网页正文:
胡荣华:以平常心争胜负

新一届上海市运动会的战鼓又要擂响了,这项上海市的传统体育赛事从1953年创办至今,已经将近“古稀”之龄,跨入了第十七届的征程。此时此刻,作为曾经的市运会老兵,回顾前尘往事,真是感慨万千。

我初次参加市运会的比赛,还是1959年的第二届了。那年年初,13岁多一点的我被破格吸收进入成立不久的上海市象棋集训队,得到了系统进修棋艺的最佳环境。    

上个世纪50年代末,作为新生事物的专业棋队,日常训练、管理还处于摸索阶段,当时的棋艺资料极少,棋队每天的训练手段就是下棋、复盘。这种训练形式,在今天看来是太简单了,但正是这种简单的训练方式,让少年的我得益匪浅。因为在进队之前,我和队里的“老法师”何顺安、徐天利对局至少要被对方饶两先(开局时连走两步棋),进队之后大家就是分先平摆了。

1959年新民晚报上市运会棋类决赛的报道版面还专门配发了《胡荣华进入新阶段》的点评和照片,当时13岁的胡荣华刚获得市运会象棋分组亚军,如今“棋苑新芽”已成为象棋界一代宗师。

那时队里共有何顺安、徐天利、陈奇和我四名队员,何、徐都在全国赛中进过前六名,属于“国手”;长我十来岁的“大师兄”陈奇是市级高手。胖胖的、戴着深度近视眼镜的屠景明先生是教练,他负责给我们记录成绩。因为和三位前辈差距明显,刚进队的头几个月我连输了一百多盘。屠教练的那张成绩表上给我登记了百多个“鸭蛋”(0分),屠教练跟我开玩笑:“小胡啊,侬好开禽蛋公司了。”虽然棋是一盘接一盘地输,但老师们赛后的复盘指导对我来说就是上好的“营养液”,我觉得和老师们的棋越咬越紧了,我的信心越来越强了。终于,我在队内第一高手何顺安老师手里争到了一盘和棋,这是进队几个月后取得的“零的突破”。那一天我感到天空特别高、特别蓝、特别晴朗。

练习说明:
A – 请把这篇回忆文章中从“那时队里共有何顺安、徐天利、”起到“空特别高、特别蓝、特别晴朗。”止(含这两处)的文字照原样重新打出来。
B – 根据这篇回忆文章,作者初次参加市运会比赛是在哪一年、第几届?
C – 用两句话概括这篇回忆文章。

数据摘录:
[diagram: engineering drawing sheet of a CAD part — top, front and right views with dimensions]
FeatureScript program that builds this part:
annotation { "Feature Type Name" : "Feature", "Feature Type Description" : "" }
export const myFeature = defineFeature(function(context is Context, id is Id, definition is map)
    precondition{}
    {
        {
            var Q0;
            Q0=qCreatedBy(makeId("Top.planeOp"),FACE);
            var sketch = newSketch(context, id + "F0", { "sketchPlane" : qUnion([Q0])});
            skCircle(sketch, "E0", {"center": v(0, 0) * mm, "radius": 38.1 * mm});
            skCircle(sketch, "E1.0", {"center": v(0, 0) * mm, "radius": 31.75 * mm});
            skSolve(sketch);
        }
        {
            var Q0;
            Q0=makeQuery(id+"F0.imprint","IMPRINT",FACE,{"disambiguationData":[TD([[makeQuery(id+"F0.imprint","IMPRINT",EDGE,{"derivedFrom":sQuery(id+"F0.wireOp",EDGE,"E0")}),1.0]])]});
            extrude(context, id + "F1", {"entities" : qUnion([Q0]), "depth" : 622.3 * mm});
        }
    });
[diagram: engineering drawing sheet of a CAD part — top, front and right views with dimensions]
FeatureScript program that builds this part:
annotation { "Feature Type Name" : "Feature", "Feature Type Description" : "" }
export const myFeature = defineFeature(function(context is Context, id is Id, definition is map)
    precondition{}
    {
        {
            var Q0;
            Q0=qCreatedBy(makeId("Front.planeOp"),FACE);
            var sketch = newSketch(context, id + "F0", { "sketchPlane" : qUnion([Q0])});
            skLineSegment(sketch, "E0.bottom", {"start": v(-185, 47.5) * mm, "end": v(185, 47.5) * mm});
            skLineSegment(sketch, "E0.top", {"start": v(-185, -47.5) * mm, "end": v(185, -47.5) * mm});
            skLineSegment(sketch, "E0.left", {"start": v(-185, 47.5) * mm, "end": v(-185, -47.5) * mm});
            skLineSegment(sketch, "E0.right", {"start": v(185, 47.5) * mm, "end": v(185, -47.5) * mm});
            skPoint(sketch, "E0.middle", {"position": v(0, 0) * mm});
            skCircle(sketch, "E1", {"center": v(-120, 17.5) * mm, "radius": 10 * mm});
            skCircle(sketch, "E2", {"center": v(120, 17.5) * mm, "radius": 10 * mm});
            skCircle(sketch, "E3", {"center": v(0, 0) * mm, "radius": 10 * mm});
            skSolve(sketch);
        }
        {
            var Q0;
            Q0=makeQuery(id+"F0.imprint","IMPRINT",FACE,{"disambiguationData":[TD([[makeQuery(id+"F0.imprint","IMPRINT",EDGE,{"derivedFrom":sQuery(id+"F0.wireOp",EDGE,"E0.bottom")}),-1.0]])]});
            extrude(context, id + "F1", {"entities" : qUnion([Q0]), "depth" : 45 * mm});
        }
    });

练习答案:
A –
那时队里共有何顺安、徐天利、陈奇和我四名队员,何、徐都在全国赛中进过前六名,属于“国手”;长我十来岁的“大师兄”陈奇是市级高手。胖胖的、戴着深度近视眼镜的屠景明先生是教练,他负责给我们记录成绩。因为和三位前辈差距明显,刚进队的头几个月我连输了一百多盘。屠教练的那张成绩表上给我登记了百多个“鸭蛋”(0分),屠教练跟我开玩笑:“小胡啊,侬好开禽蛋公司了。”虽然棋是一盘接一盘地输,但老师们赛后的复盘指导对我来说就是上好的“营养液”,我觉得和老师们的棋越咬越紧了,我的信心越来越强了。终于,我在队内第一高手何顺安老师手里争到了一盘和棋,这是进队几个月后取得的“零的突破”。那一天我感到天空特别高、特别蓝、特别晴朗。

B – 1959年的第二届。

C – 在新一届上海市运动会即将举行之际,作者回顾了1959年初次参加第二届市运会的往事;那年年初,13岁多一点的作者被破格吸收进上海市象棋集训队。当时棋队每天的训练就是下棋和复盘,作者进队头几个月与何顺安、徐天利、陈奇对局连输一百多盘,但在老师们的复盘指导下信心越来越强,终于与何顺安下成一盘和棋。